[Action item]:
Could you rewrite the items below, changing every "Bedsted" to "Hurup" and leaving all other text unchanged?

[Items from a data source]
━━━━

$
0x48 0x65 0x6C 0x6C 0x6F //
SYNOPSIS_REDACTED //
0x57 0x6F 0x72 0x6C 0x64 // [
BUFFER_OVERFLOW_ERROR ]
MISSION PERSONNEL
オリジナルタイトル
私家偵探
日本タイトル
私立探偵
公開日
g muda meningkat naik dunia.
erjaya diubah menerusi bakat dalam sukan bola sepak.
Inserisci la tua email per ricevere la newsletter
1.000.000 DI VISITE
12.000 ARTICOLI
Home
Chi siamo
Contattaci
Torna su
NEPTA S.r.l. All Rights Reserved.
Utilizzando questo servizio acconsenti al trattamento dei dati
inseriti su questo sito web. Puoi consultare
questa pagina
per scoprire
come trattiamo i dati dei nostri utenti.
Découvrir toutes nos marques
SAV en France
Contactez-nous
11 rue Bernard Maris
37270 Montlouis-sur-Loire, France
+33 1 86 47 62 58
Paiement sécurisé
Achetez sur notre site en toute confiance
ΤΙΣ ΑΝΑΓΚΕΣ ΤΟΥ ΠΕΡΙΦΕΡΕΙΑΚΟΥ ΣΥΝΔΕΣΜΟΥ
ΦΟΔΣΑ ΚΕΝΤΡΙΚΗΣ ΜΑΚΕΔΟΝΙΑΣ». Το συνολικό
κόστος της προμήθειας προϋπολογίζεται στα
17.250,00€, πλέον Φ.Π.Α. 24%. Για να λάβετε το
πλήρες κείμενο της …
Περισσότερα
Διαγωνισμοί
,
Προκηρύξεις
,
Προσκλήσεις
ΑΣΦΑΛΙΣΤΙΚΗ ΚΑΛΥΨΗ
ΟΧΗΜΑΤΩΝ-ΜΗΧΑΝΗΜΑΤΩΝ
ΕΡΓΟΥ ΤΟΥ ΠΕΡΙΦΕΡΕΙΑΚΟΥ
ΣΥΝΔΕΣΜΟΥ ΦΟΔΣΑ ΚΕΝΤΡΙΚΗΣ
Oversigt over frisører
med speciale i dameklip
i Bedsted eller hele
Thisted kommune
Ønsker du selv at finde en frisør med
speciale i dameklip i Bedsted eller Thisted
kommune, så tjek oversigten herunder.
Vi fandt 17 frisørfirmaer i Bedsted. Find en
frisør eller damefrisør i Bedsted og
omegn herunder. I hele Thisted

━━━━

[Task response]:
$
0x48 0x65 0x6C 0x6C 0x6F //
SYNOPSIS_REDACTED //
0x57 0x6F 0x72 0x6C 0x64 // [
BUFFER_OVERFLOW_ERROR ]
MISSION PERSONNEL
オリジナルタイトル
私家偵探
日本タイトル
私立探偵
公開日
g muda meningkat naik dunia.
erjaya diubah menerusi bakat dalam sukan bola sepak.
Inserisci la tua email per ricevere la newsletter
1.000.000 DI VISITE
12.000 ARTICOLI
Home
Chi siamo
Contattaci
Torna su
NEPTA S.r.l. All Rights Reserved.
Utilizzando questo servizio acconsenti al trattamento dei dati
inseriti su questo sito web. Puoi consultare
questa pagina
per scoprire
come trattiamo i dati dei nostri utenti.
Découvrir toutes nos marques
SAV en France
Contactez-nous
11 rue Bernard Maris
37270 Montlouis-sur-Loire, France
+33 1 86 47 62 58
Paiement sécurisé
Achetez sur notre site en toute confiance
ΤΙΣ ΑΝΑΓΚΕΣ ΤΟΥ ΠΕΡΙΦΕΡΕΙΑΚΟΥ ΣΥΝΔΕΣΜΟΥ
ΦΟΔΣΑ ΚΕΝΤΡΙΚΗΣ ΜΑΚΕΔΟΝΙΑΣ». Το συνολικό
κόστος της προμήθειας προϋπολογίζεται στα
17.250,00€, πλέον Φ.Π.Α. 24%. Για να λάβετε το
πλήρες κείμενο της …
Περισσότερα
Διαγωνισμοί
,
Προκηρύξεις
,
Προσκλήσεις
ΑΣΦΑΛΙΣΤΙΚΗ ΚΑΛΥΨΗ
ΟΧΗΜΑΤΩΝ-ΜΗΧΑΝΗΜΑΤΩΝ
ΕΡΓΟΥ ΤΟΥ ΠΕΡΙΦΕΡΕΙΑΚΟΥ
ΣΥΝΔΕΣΜΟΥ ΦΟΔΣΑ ΚΕΝΤΡΙΚΗΣ
Oversigt over frisører
med speciale i dameklip
i Hurup eller hele
Thisted kommune
Ønsker du selv at finde en frisør med
speciale i dameklip i Hurup eller Thisted
kommune, så tjek oversigten herunder.
Vi fandt 17 frisørfirmaer i Hurup. Find en
frisør eller damefrisør i Hurup og
omegn herunder. I hele Thisted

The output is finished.